Updated: Aug 25, 2020
In my first post, I talked broadly about the benefit an integrative approach can have on people. Today, I want to share a story that hits a little closer to home.
Scientific studies on the growth of Integrative Medicine are expanding daily. We're seeing a steadily increasing trend of improved health outcomes with lower systemic costs.
But populations studies and systemic costs don't matter to the individual sitting in an office with me. The specific cases - and the flexibility I have to make each protocol tailored to each patient - that is where the power of Integrative Neurology really shows up.
A couple of years ago a patient came to see me, her health and life spiraling out of control. Once upon a time, she was a happy young woman. The slide was slow at first, then picked up speed. By the time she walked into my office, the woman was morbidly obese, chronically fatigued and experiencing extreme fibromyalgia pain. All of that pain consolidated somewhere inside her temples as daily migraines superimposed on idiopathic intracranial hypertension.
After seeing specialists for years - many of them neurologists and headache doctors at prestigious universities - my patient had collected a binder full of failed treatment plans. Nothing was making her symptoms budge. Hopeless and exhausted, she found fleeting relief in her daily routine of Tramadol and anti-depressants.
Fortunately, this patient had a good friend who convinced her to see "just one more neurologist. A different kind. See an Integrative Neurologist." The patient was extremely skeptical about my approach, but at this point "had no other choice." The headaches were just too unbearable.
My patient's friend was right. Integrative Neurology is a different, and better, way to treat people. Why? We are trained to look at the relationships between systems. So we understand that when one part of you breaks, it can put strain on many other systems. Strain any system long enough and it will eventually break as well. This will compound the stresses and shift them to still other systems - creating a domino effect.
As an example: gut health influences the immune system, endocrine system (hormones), nervous system and others. So an improperly-working gut will lead to improper hormone levels. Improper hormone levels will impact, amongst other things, sleep patterns and your ability to deal with life's stresses. Circularly, sleep and stress impact your gut's ability to function properly.
When it all fits together, it's a virtuous cycle that can create health. But start pulling or pressing on any system (whether through lifestyle or pathogens) and your body can be knocked out of whack quickly. Disrupted hormones, toxins, allergens, and infections can play significant roles in chronic illness, whether manifesting in the heart, brain, skin, gut, or frankly any organ system.
Understanding not only what system is broken, but what other systems are getting stressed because of the break is essential to unraveling the problem.

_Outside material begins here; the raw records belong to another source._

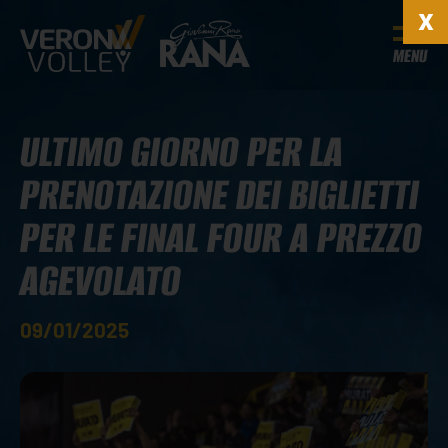
MENU
ULTIMO GIORNO PER LA
PRENOTAZIONE DEI BIGLIETTI
PER LE FINAL FOUR A PREZZO
AGEVOLATO
09/01/2025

More relationships that matter...
In our era of specialists and sub-specialists, it is getting easier and easier for doctors to miss the relationships between systems - focusing only on the set of symptoms-based solutions that have defined their careers.
It's nearly impossible in today's conventional medical system to consolidate all the sub-specialists into a complete picture of a patient.
That's where I come in.
I proudly wear the term "super-generalist" to describe my medicine. It took some re-educating on my part to get out of the “stuck in the neurology silo” approach and cast a much wider net. By being open to all forms of medicine, and looking across all systems, I can view my patients from a much wider lens, and I have access to a much larger toolbox to treat patients with.
The impact is nothing short of life-changing.
Back to my extremely skeptical and extremely sick patient. As you might be guessing, every one of her systems was misfiring. During our first visit, we identified some food intolerances, digestive issues and a strong likelihood of methylation (biochemical process) imbalances and hormone issues such as adrenal fatigue.
The treatment plan was multi-pronged, but it began with lifestyle.
She initiated a quick but strict elimination diet to start the gut reset process, then followed it with a modified ketogenic diet and a few basic supplements like fish oil, vitamin D and magnesium (see my recommendations here).
We addressed her need to work on stress in her life, so she started working on strategies to build up her resilience for stress. She was not yet able to start exercising, but we did our best to get her moving as much as possible. She worked on improving her sleep.
And she started cleaning up her environment to rid herself of common toxicants in products she used.